Nous, soussignés, déclarons ce qui suit:
Nous soutenons les recommandations du Haut-Commissaire des Nations Unies aux droits de l’homme, Volker Türk, concernant les mesures prises par les autorités guatémaltèques pour modifier les résultats des élections tenues au Guatemala, et nous demandons instamment que ce problème soit traité dans le rapport de l’Assemblée parlementaire intitulé «Renforcer les relations entre le Conseil de l’Europe et l’Amérique latine», qui est en préparation.
Nous trouvons inacceptable que le ministère public guatémaltèque ait lancé des attaques contre le Tribunal électoral suprême, notamment en tentant de priver des juges et des membres du personnel électoral de leur immunité, ainsi qu'en perquisitionnant leurs bureaux et leurs installations de stockage des données électorales.

**Travail à faire:**
1) D'après l'extrait, quel est le nom du Haut-Commissaire des Nations Unies aux droits de l'homme dont les signataires soutiennent les recommandations ?
2) Poursuivez l'extrait sur les élections au Guatemala à partir de sa dernière phrase.
La liste qui suit n'a aucun rapport avec l'extrait.

[Exercices d'interprétation de graphiques]
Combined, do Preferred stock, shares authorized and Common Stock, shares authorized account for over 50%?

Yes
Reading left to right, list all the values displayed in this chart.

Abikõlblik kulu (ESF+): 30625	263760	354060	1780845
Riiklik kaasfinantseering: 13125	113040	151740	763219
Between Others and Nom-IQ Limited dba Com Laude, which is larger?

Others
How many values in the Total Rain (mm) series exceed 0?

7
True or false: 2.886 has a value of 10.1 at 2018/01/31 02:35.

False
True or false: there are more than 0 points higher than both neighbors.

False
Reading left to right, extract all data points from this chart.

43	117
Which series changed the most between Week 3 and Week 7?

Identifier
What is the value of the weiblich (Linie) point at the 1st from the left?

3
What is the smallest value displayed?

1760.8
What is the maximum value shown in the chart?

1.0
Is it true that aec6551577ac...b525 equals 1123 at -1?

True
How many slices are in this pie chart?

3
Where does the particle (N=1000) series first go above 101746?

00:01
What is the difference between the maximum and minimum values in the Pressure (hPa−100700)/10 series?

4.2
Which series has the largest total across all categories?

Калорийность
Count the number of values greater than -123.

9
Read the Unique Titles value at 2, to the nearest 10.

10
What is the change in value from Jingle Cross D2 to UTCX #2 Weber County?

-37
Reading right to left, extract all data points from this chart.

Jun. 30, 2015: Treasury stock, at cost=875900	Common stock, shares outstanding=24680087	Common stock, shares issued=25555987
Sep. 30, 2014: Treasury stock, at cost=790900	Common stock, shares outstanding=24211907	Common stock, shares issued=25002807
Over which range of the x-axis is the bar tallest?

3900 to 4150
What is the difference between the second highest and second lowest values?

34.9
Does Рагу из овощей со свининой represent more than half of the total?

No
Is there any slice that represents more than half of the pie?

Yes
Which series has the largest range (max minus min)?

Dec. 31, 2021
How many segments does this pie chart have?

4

**Corrigés:**
1) Volker Türk.

2)
Ces actions sont contraires au droit international des droits humains, à la Constitution guatémaltèque et à la législation nationale. Nous condamnons fermement les attaques politiques visant Rafael Cordon, développeur de logiciels, et Irma Elizabeth Palencia, magistrate, qui ont utilisé la technologie blockchain pour assurer le stockage sécurisé des documents électoraux et pour empêcher ainsi toute modification non autorisée et écarter le risque de désinformation et d'utilisation abusive de l'intelligence artificielle. Ces attaques doivent cesser immédiatement.
À la suite des déclarations de l'Union européenne et des États-Unis à l'appui du rapport préliminaire de la mission d'observation électorale de l'Organisation des États américains, nous reconnaissons les avantages de l'utilisation d'un module de vérification publique pour authentifier les images des feuilles de décompte officielles à l'aide de la technologie blockchain, qui permet d’améliorer la fiabilité des résultats publiés.